The only pump under my battery box is the windshield washer pump.  The aux water pump is attached to the servo bracket with a hose clamp.

As a funny aside, the spell check insists on changing "jjccp's" to "skycap's".

Michael

'83 300SD, I'm back!  It's the son's new car (12/2020)
1976 450SEL, 116.033  Sold it to buy a '97 Crown Vic.  Made sense at the time.
1971 250C, 114.023
1976 280C
1970 250/8

michaeld

Papalangi,
It's like WAY past my bedtime, but I saw your post...

I have to agree about the kit: at first I thought, "60$ for some hose clamps and a sheet of paper?"  Now I'm more like, "Well, half of it's for that valve, and I really kinda WOULD like to see that sheet of paper!"

Thanks for clearing up your "A-B-Cs" from mine.  I'll have to go back and re-read your post with that newfound knowledge.

Thanks also for the clearing-up re: the "aux water pump."  I came across some oblique references, w/o any description of location.  And then I saw that pump below the battery box...  And THEN I see a diagram featuring something called a "Heating Water Pump."  That was just two too many pumps!

As for "JJCCP" being changed to "skycap," maybe it's because "skycaps" are slang for alcoholic drinks served on an aircraft.  And pilots are known to drink some of those aforementioned "skycaps" during flights.  And then they try to type, and instead of the word they're typing, they instead type .... "JJCCP."

Just a possibility.  Part of deductive logic, after all, is starting from an event and then reasoning back to possible causes...

Hang on a second.  Let me just finish my bourbon and I'll jjccp

michaeld

Hi, guys,
Long time no posts (to this thread).

Have an update.  I've had a number of problems, mainly waiting FOREVER for various hoses, gauges, and etc. 
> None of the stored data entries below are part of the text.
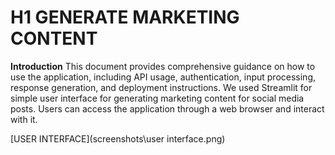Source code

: # H1 GENERATE MARKETING CONTENT

**Introduction**
This document provides comprehensive guidance on how to use the application,
including API usage, authentication, input processing, response generation, and
deployment instructions.
We used Streamlit for simple user interface for generating marketing content for
social media posts. Users can access the application through a web browser and
interact with it.

[USER INTERFACE](screenshots\user interface.png)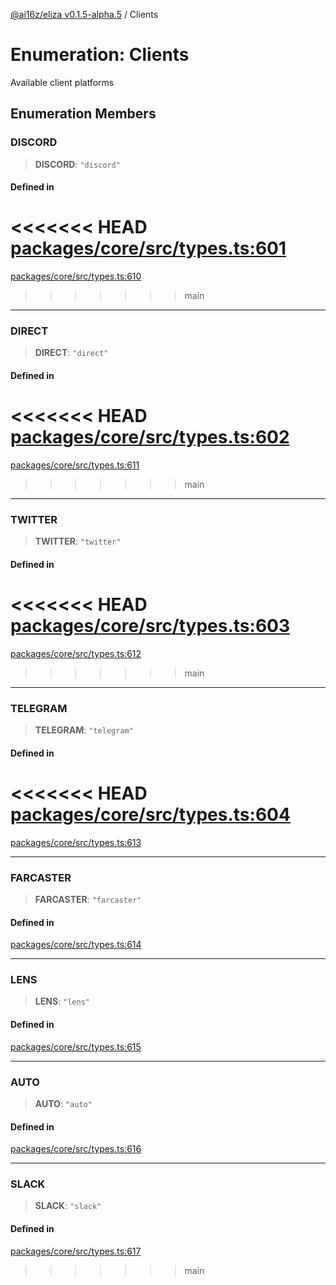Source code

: [@ai16z/eliza v0.1.5-alpha.5](../index.md) / Clients

# Enumeration: Clients

Available client platforms

## Enumeration Members

### DISCORD

> **DISCORD**: `"discord"`

#### Defined in

<<<<<<< HEAD
[packages/core/src/types.ts:601](https://github.com/konstantine25b/eliza/blob/main/packages/core/src/types.ts#L601)
=======
[packages/core/src/types.ts:610](https://github.com/ai16z/eliza/blob/main/packages/core/src/types.ts#L610)
>>>>>>> main

***

### DIRECT

> **DIRECT**: `"direct"`

#### Defined in

<<<<<<< HEAD
[packages/core/src/types.ts:602](https://github.com/konstantine25b/eliza/blob/main/packages/core/src/types.ts#L602)
=======
[packages/core/src/types.ts:611](https://github.com/ai16z/eliza/blob/main/packages/core/src/types.ts#L611)
>>>>>>> main

***

### TWITTER

> **TWITTER**: `"twitter"`

#### Defined in

<<<<<<< HEAD
[packages/core/src/types.ts:603](https://github.com/konstantine25b/eliza/blob/main/packages/core/src/types.ts#L603)
=======
[packages/core/src/types.ts:612](https://github.com/ai16z/eliza/blob/main/packages/core/src/types.ts#L612)
>>>>>>> main

***

### TELEGRAM

> **TELEGRAM**: `"telegram"`

#### Defined in

<<<<<<< HEAD
[packages/core/src/types.ts:604](https://github.com/konstantine25b/eliza/blob/main/packages/core/src/types.ts#L604)
=======
[packages/core/src/types.ts:613](https://github.com/ai16z/eliza/blob/main/packages/core/src/types.ts#L613)

***

### FARCASTER

> **FARCASTER**: `"farcaster"`

#### Defined in

[packages/core/src/types.ts:614](https://github.com/ai16z/eliza/blob/main/packages/core/src/types.ts#L614)

***

### LENS

> **LENS**: `"lens"`

#### Defined in

[packages/core/src/types.ts:615](https://github.com/ai16z/eliza/blob/main/packages/core/src/types.ts#L615)

***

### AUTO

> **AUTO**: `"auto"`

#### Defined in

[packages/core/src/types.ts:616](https://github.com/ai16z/eliza/blob/main/packages/core/src/types.ts#L616)

***

### SLACK

> **SLACK**: `"slack"`

#### Defined in

[packages/core/src/types.ts:617](https://github.com/ai16z/eliza/blob/main/packages/core/src/types.ts#L617)
>>>>>>> main
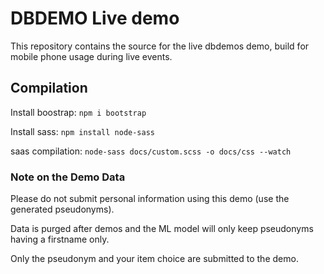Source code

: # DBDEMO Live demo

This repository contains the source for the live dbdemos demo, build for mobile phone usage during live events. 


## Compilation
Install boostrap: `npm i bootstrap`

Install sass: `npm install node-sass`

saas compilation: `node-sass docs/custom.scss -o docs/css --watch`

### Note on the Demo Data

Please do not submit personal information using this demo (use the generated pseudonyms). 

Data is purged after demos and the ML model will only keep pseudonyms having a firstname only.

Only the pseudonym and your item choice are submitted to the demo.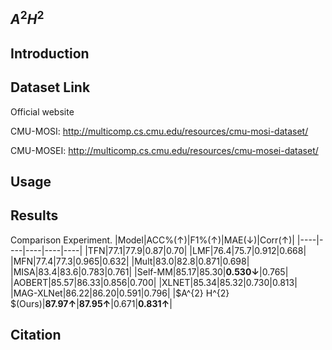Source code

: ## $A^{2} H^{2}$
## Introduction


## Dataset Link
Official website

CMU-MOSI: http://multicomp.cs.cmu.edu/resources/cmu-mosi-dataset/

CMU-MOSEI: http://multicomp.cs.cmu.edu/resources/cmu-mosei-dataset/
## Usage

## Results
Comparison Experiment.
|Model|ACC\%(↑)|F1\%(↑)|MAE(↓)|Corr(↑)|
|----|----|----|----|----|
|TFN|77.1|77.9|0.87|0.70|
|LMF|76.4|75.7|0.912|0.668|
|MFN|77.4|77.3|0.965|0.632|
|Mult|83.0|82.8|0.871|0.698|
|MISA|83.4|83.6|0.783|0.761|
|Self-MM|85.17|85.30|**0.530↓**|0.765|
|AOBERT|85.57|86.33|0.856|0.700|
|XLNET|85.34|85.32|0.730|0.813|
|MAG-XLNet|86.22|86.20|0.591|0.796|
|$A^{2} H^{2} $(Ours)|**87.97↑**|**87.95↑**|0.671|**0.831↑**|
## Citation

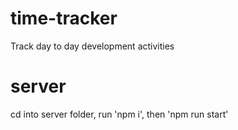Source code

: # time-tracker
Track day to day development activities

# server
cd into server folder, run 'npm i', then 'npm run start'
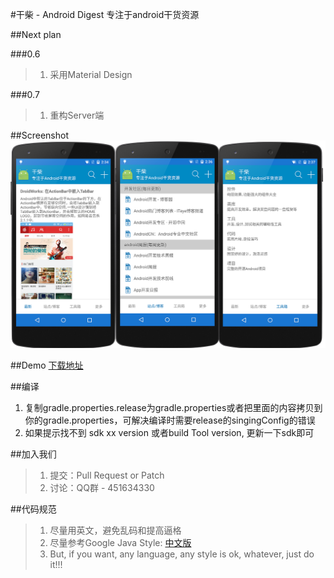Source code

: #干柴 - Android Digest
专注于android干货资源

##Next plan

###0.6
> 1. 采用Material Design

###0.7
> 1. 重构Server端

##Screenshot
![screenshot](release/Screen_Capture.png)

##Demo
[下载地址](http://jayfeng-files.stor.sinaapp.com/androiddigest/android_digest_release_v0.5.apk)

##编译
1. 复制gradle.properties.release为gradle.properties或者把里面的内容拷贝到你的gradle.properties，可解决编译时需要release的singingConfig的错误
3. 如果提示找不到 sdk xx version 或者build Tool version, 更新一下sdk即可

##加入我们
> 1. 提交：Pull Request or Patch
> 2. 讨论：QQ群 - 451634330

##代码规范
> 1. 尽量用英文，避免乱码和提高逼格
> 2. 尽量参考Google Java Style: [中文版](http://www.hawstein.com/posts/google-java-style.html)
> 3. But, if you want, any language, any style is ok, whatever, just do it!!!
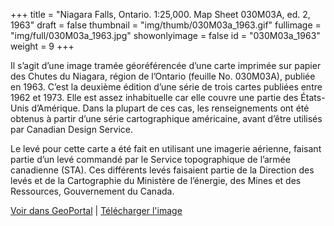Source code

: +++
title = "Niagara Falls, Ontario. 1:25,000. Map Sheet 030M03A, ed. 2, 1963"
draft = false
thumbnail = "img/thumb/030M03a_1963.gif"
fullimage = "img/full/030M03a_1963.jpg"
showonlyimage = false
id = "030M03a_1963"
weight = 9
+++

Il s’agit d’une image tramée géoréférencée d’une carte imprimée sur papier des Chutes du Niagara, région de l’Ontario (feuille No. 030M03A), publiée en 1963. C’est la deuxième édition d’une série de trois cartes publiées entre 1962 et 1973. Elle est assez inhabituelle car elle couvre une partie des États-Unis d’Amérique. Dans la plupart de ces cas, les renseignements ont été obtenus à partir d’une série cartographique américaine, avant d’être utilisés par Canadian Design Service. 
<!--more-->

Le levé pour cette carte a été fait en utilisant une imagerie aérienne, faisant partie d’un levé commandé par le Service topographique de l’armée canadienne (STA). Ces différents levés faisaient partie de la Direction des levés et de la Cartographie du Ministère de l’énergie, des Mines et des Ressources, Gouvernement du Canada. 

[Voir dans GeoPortal](http://geo.scholarsportal.info/#r/details/_uri@=HTDP25K030M03a_1963TIFF&_add:true) | [Télécharger l'image](http://ocul.on.ca/topomaps/map-images/HTDP25K030M03a_1963TIFF.jpg)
There are two hoses behind the water pump; one is clearly a heater hose, and the other is some kind of system bypass.  The latter (it turns out) is a 42mm hose.  Using a 1 3/4" turns out to be a BAD idea.

In any event, after a couple of abortive attempts, I appear to have the servo bypassed, and the water pump hoses running without leaks. 

Haven't determined whether I'm actually running hot or not.  But thus far, all seems good.

Within the next couple weeks, I will be picking up a 1973 Pontiac Grand Ville with a 455 c.i. engine and true dual exhaust (no catalytic converter, and BTW, no smog pump).  This car actually has slightly better engine specs (torque and horsepower) than a U.S. 6.9.  It will be fun to compare the two cars to each other.

The 6.9 (at least according to some writers) is a near 150 mph car in top form.  The Pontiac is a sub-130 mph car.  I aint about to compare top speeds on either.  What I am interested in is the low-end performance.  I expect the Pontiac to have gobs of that.  It will be fun driving the Pontiac, and then my 450SEL.  I'll write a post on that cf. at some point.

I'll also write a post on whether or not I run hot on the new gauge.

One interesting possibility a friend suggested.  I've got a vacuum leak relating to either a bad brake booster or a bad seal to the master cylinder.  I haven't dealt with it because when I've thought about the  450SEL, it's been about the cooling system.  Well, a friend pointed out that a vac leak would affect the air/fuel ratio, and that whether one runs too lean or too rich, it can cause overheating symptoms.

If I am running hot, I will try to deal with that booster vac leak before taking the car to a mechanic.